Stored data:
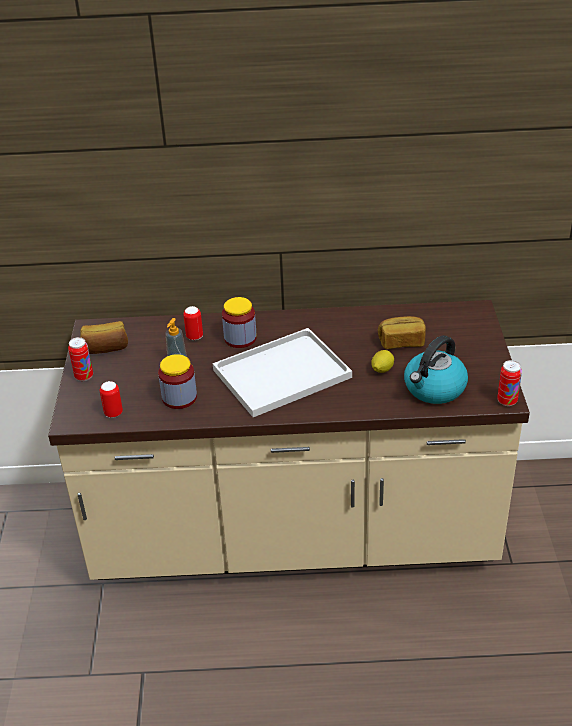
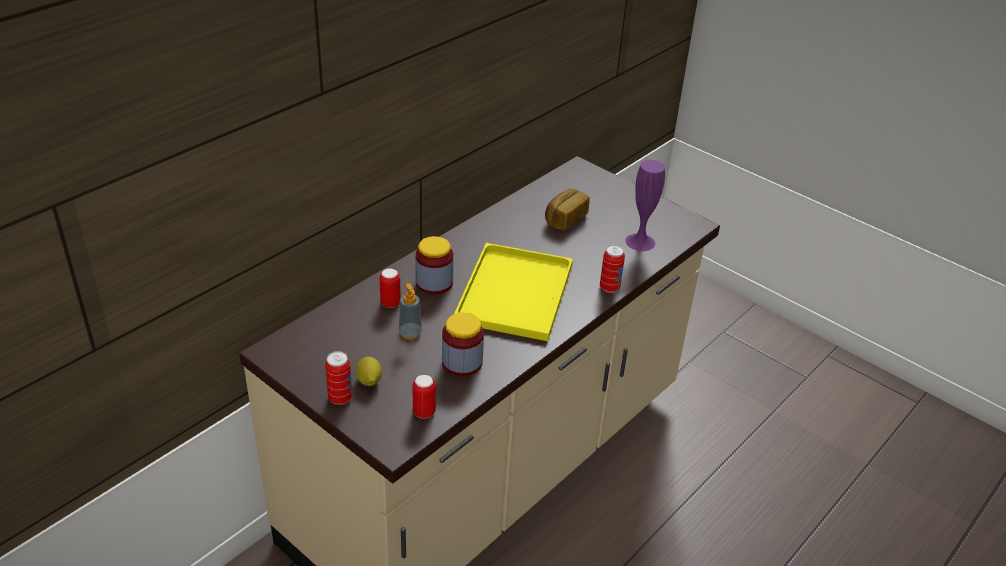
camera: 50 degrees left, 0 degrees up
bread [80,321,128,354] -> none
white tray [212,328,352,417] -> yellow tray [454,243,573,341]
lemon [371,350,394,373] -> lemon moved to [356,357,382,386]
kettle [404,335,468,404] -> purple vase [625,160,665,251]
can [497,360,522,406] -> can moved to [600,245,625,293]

■ **Task statement**
Give back the records word for word, without their pictures.

■ **Answer space**
camera: 50 degrees left, 0 degrees up
bread [80,321,128,354] -> none
white tray [212,328,352,417] -> yellow tray [454,243,573,341]
lemon [371,350,394,373] -> lemon moved to [356,357,382,386]
kettle [404,335,468,404] -> purple vase [625,160,665,251]
can [497,360,522,406] -> can moved to [600,245,625,293]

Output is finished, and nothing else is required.